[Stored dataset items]
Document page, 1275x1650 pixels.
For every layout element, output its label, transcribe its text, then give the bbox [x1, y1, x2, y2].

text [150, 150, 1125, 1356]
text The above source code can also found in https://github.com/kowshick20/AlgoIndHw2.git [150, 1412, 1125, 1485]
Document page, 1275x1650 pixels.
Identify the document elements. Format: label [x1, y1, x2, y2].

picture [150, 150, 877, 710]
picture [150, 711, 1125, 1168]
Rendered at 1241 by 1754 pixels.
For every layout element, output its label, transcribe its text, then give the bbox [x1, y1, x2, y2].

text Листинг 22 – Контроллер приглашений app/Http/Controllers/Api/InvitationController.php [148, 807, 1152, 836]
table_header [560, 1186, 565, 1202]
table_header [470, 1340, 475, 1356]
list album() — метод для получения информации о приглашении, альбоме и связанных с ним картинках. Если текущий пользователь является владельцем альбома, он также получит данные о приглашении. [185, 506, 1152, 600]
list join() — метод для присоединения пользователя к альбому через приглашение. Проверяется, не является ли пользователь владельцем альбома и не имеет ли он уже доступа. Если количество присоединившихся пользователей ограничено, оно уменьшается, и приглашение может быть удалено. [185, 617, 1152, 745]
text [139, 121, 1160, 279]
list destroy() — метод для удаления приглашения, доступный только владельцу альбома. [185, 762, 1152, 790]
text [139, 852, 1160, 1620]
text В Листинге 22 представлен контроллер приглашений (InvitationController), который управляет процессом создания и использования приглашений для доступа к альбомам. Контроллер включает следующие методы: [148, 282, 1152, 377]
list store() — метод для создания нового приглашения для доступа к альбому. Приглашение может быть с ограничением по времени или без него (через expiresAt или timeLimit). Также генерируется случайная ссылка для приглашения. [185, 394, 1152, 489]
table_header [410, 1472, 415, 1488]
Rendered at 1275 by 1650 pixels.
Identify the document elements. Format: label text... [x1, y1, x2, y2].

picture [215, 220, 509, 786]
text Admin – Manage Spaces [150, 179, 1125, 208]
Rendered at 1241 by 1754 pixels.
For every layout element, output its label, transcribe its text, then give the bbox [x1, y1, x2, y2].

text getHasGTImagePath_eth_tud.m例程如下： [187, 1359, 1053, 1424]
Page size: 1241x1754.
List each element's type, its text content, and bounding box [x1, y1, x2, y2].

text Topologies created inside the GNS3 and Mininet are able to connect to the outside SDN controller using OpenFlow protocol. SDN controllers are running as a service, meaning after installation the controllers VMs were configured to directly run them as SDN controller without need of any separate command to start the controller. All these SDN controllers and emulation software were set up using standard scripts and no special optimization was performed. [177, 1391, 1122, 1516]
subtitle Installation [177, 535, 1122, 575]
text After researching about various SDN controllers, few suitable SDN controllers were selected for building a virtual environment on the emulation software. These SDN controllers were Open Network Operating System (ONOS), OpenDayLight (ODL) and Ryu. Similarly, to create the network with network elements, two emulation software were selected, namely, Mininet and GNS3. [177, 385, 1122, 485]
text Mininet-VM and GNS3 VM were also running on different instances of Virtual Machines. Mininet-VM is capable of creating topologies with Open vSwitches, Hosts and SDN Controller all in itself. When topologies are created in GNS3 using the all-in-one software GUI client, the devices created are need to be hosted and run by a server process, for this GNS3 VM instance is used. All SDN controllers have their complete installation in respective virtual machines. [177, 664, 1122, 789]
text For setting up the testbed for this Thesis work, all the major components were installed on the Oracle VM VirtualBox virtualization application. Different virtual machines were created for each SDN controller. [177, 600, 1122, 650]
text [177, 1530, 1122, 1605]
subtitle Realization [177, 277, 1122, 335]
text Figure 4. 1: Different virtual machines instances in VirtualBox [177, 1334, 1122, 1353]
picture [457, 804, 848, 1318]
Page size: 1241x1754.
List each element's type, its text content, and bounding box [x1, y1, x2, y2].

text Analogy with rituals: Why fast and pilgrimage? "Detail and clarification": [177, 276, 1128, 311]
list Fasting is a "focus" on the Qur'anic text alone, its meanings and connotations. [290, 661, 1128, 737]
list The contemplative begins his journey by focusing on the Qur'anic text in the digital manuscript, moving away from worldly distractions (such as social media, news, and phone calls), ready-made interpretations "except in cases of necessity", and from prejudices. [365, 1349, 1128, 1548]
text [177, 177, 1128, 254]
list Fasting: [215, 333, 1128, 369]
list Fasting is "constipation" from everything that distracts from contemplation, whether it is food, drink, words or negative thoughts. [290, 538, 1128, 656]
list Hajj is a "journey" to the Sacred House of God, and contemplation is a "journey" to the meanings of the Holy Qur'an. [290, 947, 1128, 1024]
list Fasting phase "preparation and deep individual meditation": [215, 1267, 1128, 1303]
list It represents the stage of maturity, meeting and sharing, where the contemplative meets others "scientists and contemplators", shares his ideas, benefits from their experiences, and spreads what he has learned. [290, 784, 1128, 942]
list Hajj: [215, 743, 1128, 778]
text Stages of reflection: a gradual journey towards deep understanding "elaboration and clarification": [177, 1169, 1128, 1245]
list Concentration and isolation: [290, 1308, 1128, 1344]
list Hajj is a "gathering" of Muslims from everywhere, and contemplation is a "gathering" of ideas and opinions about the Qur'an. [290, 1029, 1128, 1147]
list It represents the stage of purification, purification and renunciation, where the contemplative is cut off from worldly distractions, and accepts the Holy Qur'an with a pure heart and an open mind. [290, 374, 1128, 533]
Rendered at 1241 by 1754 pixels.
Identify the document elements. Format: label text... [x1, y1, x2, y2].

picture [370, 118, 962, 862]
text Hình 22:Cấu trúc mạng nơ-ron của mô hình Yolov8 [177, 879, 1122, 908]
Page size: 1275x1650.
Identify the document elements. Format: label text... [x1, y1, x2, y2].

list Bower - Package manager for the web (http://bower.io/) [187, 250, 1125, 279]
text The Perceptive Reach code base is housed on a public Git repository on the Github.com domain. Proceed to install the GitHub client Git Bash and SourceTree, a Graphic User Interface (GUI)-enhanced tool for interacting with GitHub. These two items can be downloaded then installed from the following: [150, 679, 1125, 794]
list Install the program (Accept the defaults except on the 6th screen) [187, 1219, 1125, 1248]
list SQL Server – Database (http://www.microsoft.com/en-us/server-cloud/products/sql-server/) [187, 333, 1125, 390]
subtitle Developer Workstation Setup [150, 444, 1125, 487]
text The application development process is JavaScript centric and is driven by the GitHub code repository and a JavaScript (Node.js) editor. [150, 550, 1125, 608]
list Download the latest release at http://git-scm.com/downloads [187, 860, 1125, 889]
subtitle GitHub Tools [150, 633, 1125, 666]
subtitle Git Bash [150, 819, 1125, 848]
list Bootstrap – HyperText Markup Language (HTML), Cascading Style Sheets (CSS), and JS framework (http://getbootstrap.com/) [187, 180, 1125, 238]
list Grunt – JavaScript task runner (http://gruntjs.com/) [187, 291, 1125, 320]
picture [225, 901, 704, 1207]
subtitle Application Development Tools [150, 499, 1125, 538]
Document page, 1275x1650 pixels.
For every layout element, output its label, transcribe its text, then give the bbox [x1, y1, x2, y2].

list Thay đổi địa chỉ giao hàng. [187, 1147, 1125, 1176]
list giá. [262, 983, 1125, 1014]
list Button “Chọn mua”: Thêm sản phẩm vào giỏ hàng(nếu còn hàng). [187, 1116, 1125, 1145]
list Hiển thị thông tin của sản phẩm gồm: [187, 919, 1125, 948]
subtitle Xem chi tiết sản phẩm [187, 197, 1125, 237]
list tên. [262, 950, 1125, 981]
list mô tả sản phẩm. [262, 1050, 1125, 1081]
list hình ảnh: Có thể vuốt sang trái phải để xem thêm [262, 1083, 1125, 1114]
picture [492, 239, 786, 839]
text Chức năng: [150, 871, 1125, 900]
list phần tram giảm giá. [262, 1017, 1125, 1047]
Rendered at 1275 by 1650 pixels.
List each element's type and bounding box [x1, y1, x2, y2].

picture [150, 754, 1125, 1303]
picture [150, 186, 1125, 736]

| Assigned task |
Starting at the line that holds "List each element's type and", set down each line exactly through the last line of the records above, and no others.

| Solution for this problem |
List each element's type and bounding box [x1, y1, x2, y2].

picture [150, 754, 1125, 1303]
picture [150, 186, 1125, 736]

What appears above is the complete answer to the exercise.